Vereador pede vista de PL que “dispõe sobre obrigatoriedade de vacinas para crianças no ato da matrícula”
Autora do Projeto reforçou que "a vacinação de crianças no país caiu bastante”, e que, “o projeto é uma forma de ter mais cuidado com nossas crianças".
Reunião Ordinária desta quinta-feira (27), no Plenário da Câmara Municipal de Patos de Minas (CMPM), tratou e discutiu a respeito do Projeto de Lei 5629/2023.
O PL 5629/2023,
"Dispõe sobre a obrigatoriedade de os pais de crianças e adolescentes em idade de vacinação, ou de seus responsáveis, apresentarem, no ato da matrícula na rede municipal de educação, Caderneta de Saúde da Criança contendo o registro da aplicação das vacinas obrigatórias à sua idade; e dá outras providências".
A autora do Projeto, vereadora Elizabeth Maria - Profª. Beth (União Brasil), justificativa que,
“O projeto de lei que ora apresentamos pretende ser mais um recurso para incitar pais e responsáveis a vacinarem regularmente suas crianças e adolescentes. A exigência da apresentação da Caderneta de Saúde atualizada da criança ou do adolescente no ato da matrícula ou da renovação da matrícula, na rede municipal de educação, deve-se, em especial, aos cuidados redobrados que essa fase requer".

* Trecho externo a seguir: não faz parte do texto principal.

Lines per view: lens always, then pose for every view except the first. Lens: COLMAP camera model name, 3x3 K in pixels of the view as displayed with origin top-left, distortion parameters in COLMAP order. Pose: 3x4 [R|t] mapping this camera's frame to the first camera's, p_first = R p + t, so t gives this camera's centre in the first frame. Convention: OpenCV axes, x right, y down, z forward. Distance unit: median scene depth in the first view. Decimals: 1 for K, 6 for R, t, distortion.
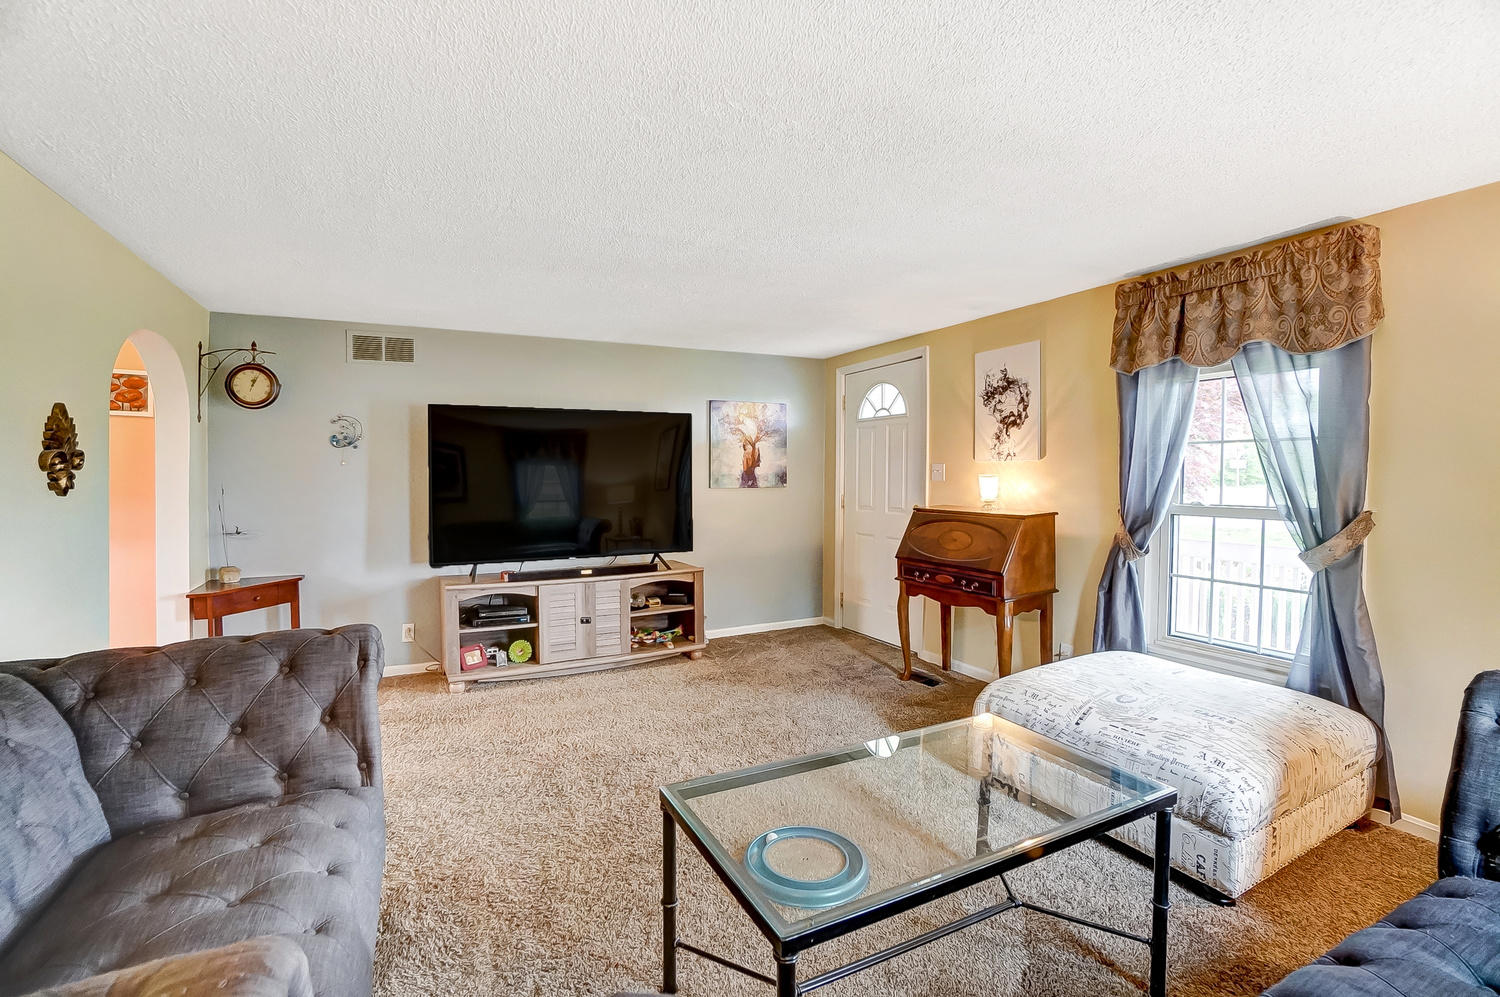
lens RADIAL K [[681.8, 0, 750.3], [0, 681.8, 490.6], [0, 0, 1]] dist [-0.003018, 0.000256]
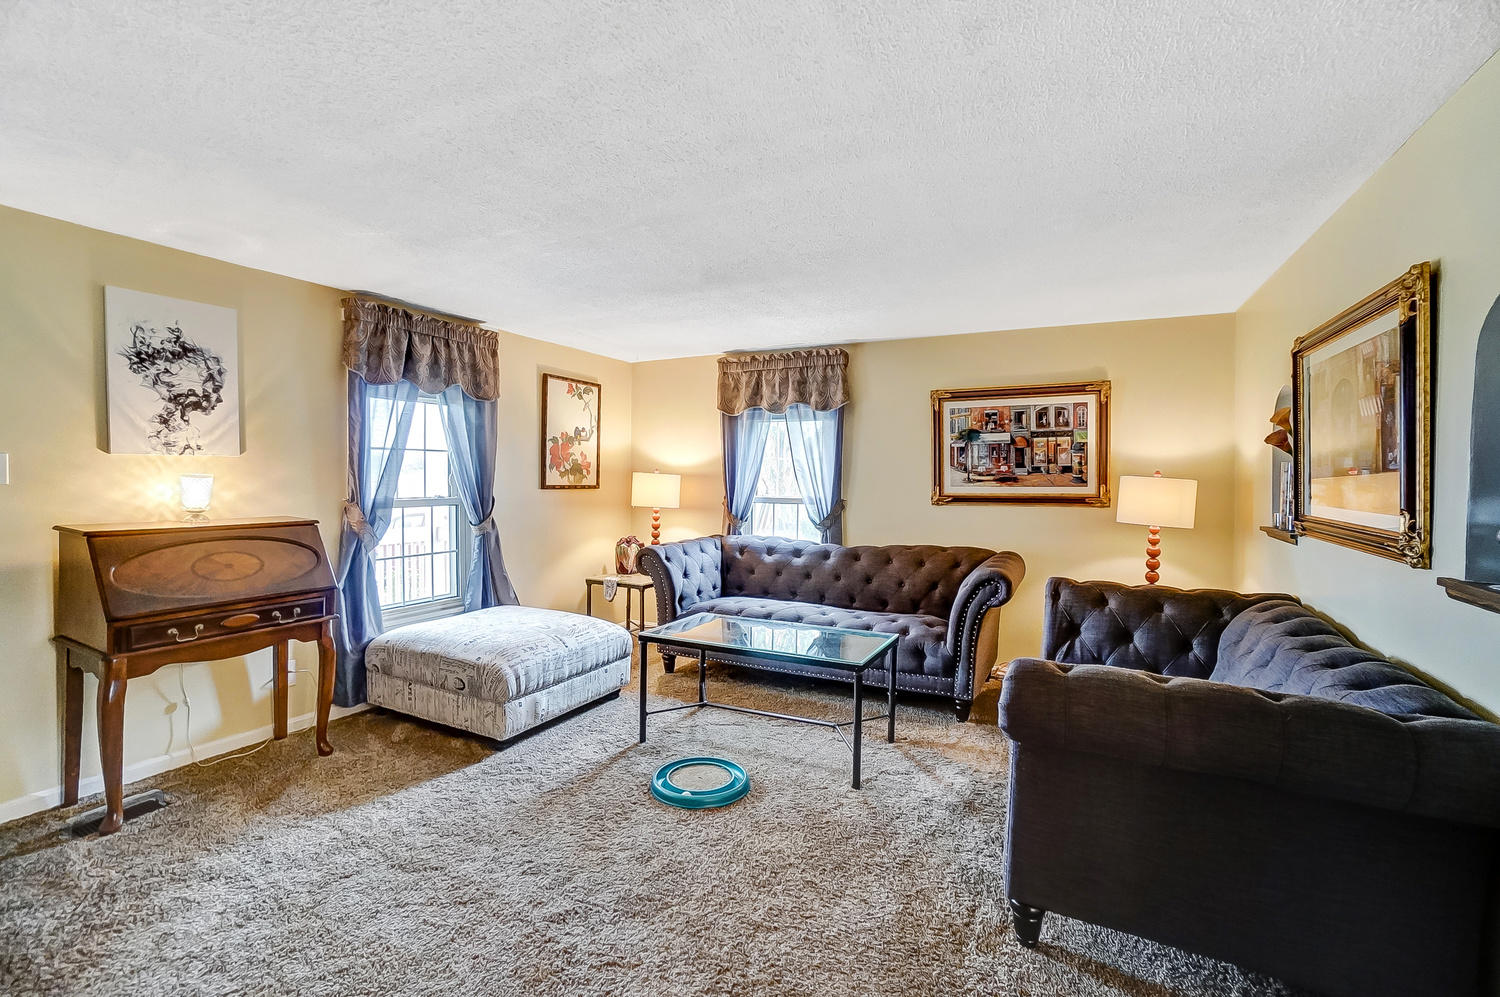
lens RADIAL K [[681.8, 0, 750.3], [0, 681.8, 487.2], [0, 0, 1]] dist [-0.003018, 0.000256]
pose [[-0.582930, -0.008044, 0.812483, -0.576416], [0.026210, 0.999244, 0.028697, -0.014576], [-0.812100, 0.038024, -0.582278, 0.942084]]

O PL 5629/2023 estava em vista do vereador José Luiz (PODE), o parlamentar argumentou que pediu vista “para acalmar a polêmica sobre o Projeto”, após verificar que o PL não inclui a obrigatoriedade das vacinas contra a Covid-19, disse que votaria favorável ao texto.
A autora do Projeto reforçou que "a vacinação de crianças no país caiu bastante”, e que, “o projeto é uma forma de ter mais cuidado com nossas crianças", enfatiza a vereadora Profª. Beth. De acordo com o Ministério da Saúde, a média de cobertura vacinal no Brasil caiu de 97%, em 2015, para 75% em 2020.
Mesmo com o apelo da vereadora para aprovação do PL, o presidente da Casa Legislativa, Gladston Enfermeiro (PODE), pediu nova vista do projeto, segundo o vereador, ele conversou com o setor de epidemiologia e identificou que “o projeto pode gerar problemas para as escolas com relação ao controle da medida”, e garantiu que devolveria o PL na próxima reunião (11 de maio) para ser votado em primeiro e segundo turno.